UK won't get another short delay to Brexit if its lawmakers fail to ratify the divorce deal by April 12, EU leader Jean-Claude Juncker warns, as PM Theresa May holds last-minute meeting with UK opposition to avoid a no-deal Brexit.

Theresa May tore up her steadfast strategy and sought Labour leader Jeremy Corbyn's support in a surprise last-minute gesture that could determine the fate of the country and her government.
Theresa May tore up her steadfast strategy and sought Labour leader Jeremy Corbyn's support in a surprise last-minute gesture that could determine the fate of the country and her government. (Reuters Archive)

Prime Minister Theresa May held "constructive" talks on Wednesday with Britain's opposition leader in a bid to forge a Brexit compromise that avoids a chaotic "no-deal" departure from the EU in nine days.

But there was no agreement on the option of a second referendum. 

May tore up her steadfast strategy and sought Labour leader Jeremy Corbyn's support in a surprise last-minute gesture that could determine the fate of the country and her government.

Her divorce deal with the other 27 EU nations has been rejected three times by parliament and patience is wearing thin in Brussels as an April 12 deadline to end Britain's 46-year membership nears with no agreement in sight.

The premier said on Tuesday she would seek another "short" Brexit extension at an EU leaders' summit in Brussels on April 10.

She crucially added that she was now willing to bend her previous principles and listen to proposals for much closer post-Brexit trade relations with the bloc than most in her Conservative party were ready to accept.

Both sides described Wednesday's meeting as preliminary but constructive.

"Today’s talks were constructive, with both sides showing flexibility and a commitment to bring the current Brexit uncertainty to a close," a Downing Street spokesman said.

"We have agreed a programme of work to ensure we deliver for the British people, protecting jobs and security."

No agreement on second referendum 

A Labour spokesman said the two held "constructive exploratory discussions about how to break the Brexit deadlock".

Corbyn said there has been no agreement with May on the option of a second referendum.

"It was raised by me at the beginning of the meeting: I said this is a policy of my party that we would want to pursue the option of a public vote to prevent crashing out or prevent leaving on a bad deal," Corbyn said on Wednesday.

"There was no agreement reached on that. We just put it there.

EU says will stick to April 12 deadline

The European Union will not grant Britain another short delay to Brexit if UK lawmakers fail to ratify the stalled divorce agreement by April 12, the head of the bloc's European Commission, Jean-Claude Juncker, said on Wednesday.

Juncker spoke after British Prime Minister Theresa May announced on Tuesday evening that she would request a second Brexit delay beyond the current cliff-edge date of April 12.

May is seeking to agree a deal with the main opposition Labour Party that would unlock ratification of the Withdrawal Agreement she negotiated with Brussels, which the British lower house of parliament has rejected three times.

"The best way forward is the ratification of the Withdrawal Agreement," Juncker told the European Parliament. 

"The 12th of April is the ultimate deadline for approval of the Withdrawal Agreement by the House of Commons."

"If it has not done so by then, no further short extension will be possible."

"A 'no-deal' at midnight on the 12th of April is now a very likely scenario. It is not the outcome I want.

But it is an outcome for which I have made sure the EU is ready," he said.
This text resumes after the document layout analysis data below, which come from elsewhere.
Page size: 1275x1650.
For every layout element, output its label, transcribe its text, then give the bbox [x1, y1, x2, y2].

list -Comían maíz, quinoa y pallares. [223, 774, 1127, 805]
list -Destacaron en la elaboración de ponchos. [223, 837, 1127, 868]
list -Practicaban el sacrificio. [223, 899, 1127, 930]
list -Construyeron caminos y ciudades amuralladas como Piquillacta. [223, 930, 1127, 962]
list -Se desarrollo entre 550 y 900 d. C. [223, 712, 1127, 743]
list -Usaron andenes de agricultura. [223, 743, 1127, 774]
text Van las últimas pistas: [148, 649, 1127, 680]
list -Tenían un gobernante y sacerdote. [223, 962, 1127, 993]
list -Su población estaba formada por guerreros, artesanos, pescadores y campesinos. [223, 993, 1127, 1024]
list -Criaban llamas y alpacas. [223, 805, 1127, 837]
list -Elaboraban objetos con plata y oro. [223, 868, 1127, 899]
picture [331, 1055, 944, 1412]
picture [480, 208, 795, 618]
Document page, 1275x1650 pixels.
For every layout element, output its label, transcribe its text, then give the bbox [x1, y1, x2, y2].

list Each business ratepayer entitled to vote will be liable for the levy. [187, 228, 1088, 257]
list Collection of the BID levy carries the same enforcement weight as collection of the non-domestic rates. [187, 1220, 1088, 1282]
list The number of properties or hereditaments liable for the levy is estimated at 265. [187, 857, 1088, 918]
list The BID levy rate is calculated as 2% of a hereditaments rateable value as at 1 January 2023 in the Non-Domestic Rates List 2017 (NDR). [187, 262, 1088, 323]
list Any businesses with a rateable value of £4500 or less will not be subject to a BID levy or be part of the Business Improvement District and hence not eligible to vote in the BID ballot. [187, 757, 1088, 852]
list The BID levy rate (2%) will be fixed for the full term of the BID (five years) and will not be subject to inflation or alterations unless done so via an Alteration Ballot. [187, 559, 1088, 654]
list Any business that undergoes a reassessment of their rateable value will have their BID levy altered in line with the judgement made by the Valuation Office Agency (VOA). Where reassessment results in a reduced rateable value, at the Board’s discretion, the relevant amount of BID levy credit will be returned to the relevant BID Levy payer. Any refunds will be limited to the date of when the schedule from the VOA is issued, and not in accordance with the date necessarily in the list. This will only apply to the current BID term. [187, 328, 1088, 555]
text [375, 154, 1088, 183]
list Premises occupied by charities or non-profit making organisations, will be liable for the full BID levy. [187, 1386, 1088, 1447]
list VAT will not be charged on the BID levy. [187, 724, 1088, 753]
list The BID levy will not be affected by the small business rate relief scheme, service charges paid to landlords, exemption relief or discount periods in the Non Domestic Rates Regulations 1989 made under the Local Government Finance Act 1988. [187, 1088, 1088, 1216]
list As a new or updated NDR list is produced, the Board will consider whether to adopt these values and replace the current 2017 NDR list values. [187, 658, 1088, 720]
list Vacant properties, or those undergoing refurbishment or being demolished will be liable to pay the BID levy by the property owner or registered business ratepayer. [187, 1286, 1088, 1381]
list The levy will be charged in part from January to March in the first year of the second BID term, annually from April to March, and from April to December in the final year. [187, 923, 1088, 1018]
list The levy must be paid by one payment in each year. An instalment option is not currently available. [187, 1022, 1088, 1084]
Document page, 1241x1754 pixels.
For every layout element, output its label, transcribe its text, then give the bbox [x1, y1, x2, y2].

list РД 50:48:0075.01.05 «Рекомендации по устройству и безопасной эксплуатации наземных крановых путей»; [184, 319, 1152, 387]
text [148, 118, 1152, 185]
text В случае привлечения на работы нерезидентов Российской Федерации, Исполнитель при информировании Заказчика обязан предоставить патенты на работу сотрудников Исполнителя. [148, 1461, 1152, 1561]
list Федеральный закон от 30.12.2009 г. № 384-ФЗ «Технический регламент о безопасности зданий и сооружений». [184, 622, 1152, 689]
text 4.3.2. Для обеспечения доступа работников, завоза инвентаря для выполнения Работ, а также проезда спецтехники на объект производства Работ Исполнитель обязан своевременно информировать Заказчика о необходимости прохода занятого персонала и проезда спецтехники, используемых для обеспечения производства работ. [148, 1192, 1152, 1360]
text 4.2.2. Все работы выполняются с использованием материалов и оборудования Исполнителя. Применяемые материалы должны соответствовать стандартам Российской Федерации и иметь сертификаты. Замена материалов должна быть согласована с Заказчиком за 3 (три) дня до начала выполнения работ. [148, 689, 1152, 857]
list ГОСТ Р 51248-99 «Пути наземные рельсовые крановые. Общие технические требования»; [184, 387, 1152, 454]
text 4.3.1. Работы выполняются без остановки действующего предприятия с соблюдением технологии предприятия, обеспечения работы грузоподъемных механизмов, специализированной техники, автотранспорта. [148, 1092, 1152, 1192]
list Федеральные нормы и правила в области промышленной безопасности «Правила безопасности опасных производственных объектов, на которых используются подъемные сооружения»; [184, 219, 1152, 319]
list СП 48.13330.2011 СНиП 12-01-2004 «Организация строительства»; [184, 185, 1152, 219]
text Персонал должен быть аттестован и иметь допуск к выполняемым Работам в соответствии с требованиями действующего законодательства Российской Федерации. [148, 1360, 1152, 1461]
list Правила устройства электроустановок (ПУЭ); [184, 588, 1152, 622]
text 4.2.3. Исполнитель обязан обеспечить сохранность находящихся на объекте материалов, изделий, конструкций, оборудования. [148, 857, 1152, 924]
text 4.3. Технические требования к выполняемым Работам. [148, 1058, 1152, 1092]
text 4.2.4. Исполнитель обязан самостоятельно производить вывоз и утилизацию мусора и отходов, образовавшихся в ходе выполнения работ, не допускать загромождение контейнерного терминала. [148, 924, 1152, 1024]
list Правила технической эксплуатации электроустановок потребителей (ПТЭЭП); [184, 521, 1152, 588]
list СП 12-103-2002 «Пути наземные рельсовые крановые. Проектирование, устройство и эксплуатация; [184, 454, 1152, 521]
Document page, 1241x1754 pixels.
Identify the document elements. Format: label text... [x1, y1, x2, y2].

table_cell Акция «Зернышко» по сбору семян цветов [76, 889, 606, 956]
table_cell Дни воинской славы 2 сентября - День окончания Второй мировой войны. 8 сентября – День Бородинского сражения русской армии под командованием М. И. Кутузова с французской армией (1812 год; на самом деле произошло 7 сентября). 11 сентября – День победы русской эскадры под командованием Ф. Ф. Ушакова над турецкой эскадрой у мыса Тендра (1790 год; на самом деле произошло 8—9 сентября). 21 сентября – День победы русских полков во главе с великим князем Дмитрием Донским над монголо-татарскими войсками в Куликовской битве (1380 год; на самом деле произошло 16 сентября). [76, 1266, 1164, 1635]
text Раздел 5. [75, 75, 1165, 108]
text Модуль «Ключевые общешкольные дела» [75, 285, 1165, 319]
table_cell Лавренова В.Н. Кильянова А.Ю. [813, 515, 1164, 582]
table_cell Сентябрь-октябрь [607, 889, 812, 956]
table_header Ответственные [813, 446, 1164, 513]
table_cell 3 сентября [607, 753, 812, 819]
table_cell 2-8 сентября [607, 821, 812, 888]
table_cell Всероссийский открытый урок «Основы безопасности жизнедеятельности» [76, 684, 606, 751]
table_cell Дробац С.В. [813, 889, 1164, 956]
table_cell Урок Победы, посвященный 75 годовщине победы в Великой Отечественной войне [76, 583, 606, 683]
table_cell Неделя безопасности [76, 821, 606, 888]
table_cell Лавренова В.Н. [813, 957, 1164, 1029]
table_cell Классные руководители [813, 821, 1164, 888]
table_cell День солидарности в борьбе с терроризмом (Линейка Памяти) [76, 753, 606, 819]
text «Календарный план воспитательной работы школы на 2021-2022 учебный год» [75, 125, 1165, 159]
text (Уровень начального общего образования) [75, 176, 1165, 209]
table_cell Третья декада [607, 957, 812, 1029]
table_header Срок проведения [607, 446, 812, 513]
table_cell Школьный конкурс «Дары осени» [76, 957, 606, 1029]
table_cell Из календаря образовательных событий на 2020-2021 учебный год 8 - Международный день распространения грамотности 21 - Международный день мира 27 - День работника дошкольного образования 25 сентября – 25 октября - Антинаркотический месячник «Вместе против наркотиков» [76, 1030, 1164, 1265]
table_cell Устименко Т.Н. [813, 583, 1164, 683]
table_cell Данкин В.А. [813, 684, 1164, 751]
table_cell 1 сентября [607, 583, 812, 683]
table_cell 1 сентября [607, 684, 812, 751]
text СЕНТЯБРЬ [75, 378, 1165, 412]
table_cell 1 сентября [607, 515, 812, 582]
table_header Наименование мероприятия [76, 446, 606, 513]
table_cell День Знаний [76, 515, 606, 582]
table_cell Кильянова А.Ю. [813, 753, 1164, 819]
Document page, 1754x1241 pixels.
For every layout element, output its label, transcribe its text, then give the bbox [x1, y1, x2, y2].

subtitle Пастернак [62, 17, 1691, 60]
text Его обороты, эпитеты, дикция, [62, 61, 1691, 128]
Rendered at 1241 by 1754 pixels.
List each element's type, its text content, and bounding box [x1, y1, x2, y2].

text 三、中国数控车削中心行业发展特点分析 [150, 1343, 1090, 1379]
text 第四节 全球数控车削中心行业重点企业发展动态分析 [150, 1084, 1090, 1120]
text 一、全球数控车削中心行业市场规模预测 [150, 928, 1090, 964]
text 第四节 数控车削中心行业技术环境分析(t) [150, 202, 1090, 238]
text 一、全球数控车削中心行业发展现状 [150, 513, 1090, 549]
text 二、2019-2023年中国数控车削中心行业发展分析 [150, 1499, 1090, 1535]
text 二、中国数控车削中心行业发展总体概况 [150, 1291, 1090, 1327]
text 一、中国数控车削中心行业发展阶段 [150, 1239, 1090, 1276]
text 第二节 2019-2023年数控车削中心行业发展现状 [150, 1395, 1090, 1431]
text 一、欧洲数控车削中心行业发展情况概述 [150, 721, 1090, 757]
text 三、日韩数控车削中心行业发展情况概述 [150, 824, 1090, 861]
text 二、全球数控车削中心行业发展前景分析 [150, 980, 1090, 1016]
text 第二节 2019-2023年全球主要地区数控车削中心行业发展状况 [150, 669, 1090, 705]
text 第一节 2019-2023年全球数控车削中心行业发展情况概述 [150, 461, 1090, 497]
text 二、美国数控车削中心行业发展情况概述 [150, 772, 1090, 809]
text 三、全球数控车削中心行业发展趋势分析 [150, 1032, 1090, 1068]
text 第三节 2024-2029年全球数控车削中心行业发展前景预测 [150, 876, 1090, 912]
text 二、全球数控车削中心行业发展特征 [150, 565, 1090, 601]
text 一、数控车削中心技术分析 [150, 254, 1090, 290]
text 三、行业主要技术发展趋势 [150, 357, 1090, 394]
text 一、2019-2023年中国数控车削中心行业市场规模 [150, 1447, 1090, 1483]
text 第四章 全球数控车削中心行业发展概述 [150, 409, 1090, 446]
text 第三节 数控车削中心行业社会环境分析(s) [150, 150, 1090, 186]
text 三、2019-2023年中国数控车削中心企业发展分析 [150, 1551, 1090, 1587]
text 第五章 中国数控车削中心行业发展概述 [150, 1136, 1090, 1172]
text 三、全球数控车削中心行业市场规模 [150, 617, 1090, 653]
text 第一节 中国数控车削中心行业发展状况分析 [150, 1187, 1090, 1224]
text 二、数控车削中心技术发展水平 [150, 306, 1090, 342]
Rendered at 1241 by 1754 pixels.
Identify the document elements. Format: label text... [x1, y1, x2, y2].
But he said he will "do everything to avoid the United Kingdom's disorderly departure," saying that only populists and nationalists would celebrate a "no deal."

Junior Brexit minister resigns 

Meanwhile, Junior Brexit minister Chris Heaton-Harris became the second government member to resign on Wednesday after May said she would ask to delay Brexit again and find a compromise with Labour.

Heaton-Harris said in a letter to May that he would have wanted Britain to leave the European Union on the scheduled departure date of March 29, adding: "I simply cannot support any further extension."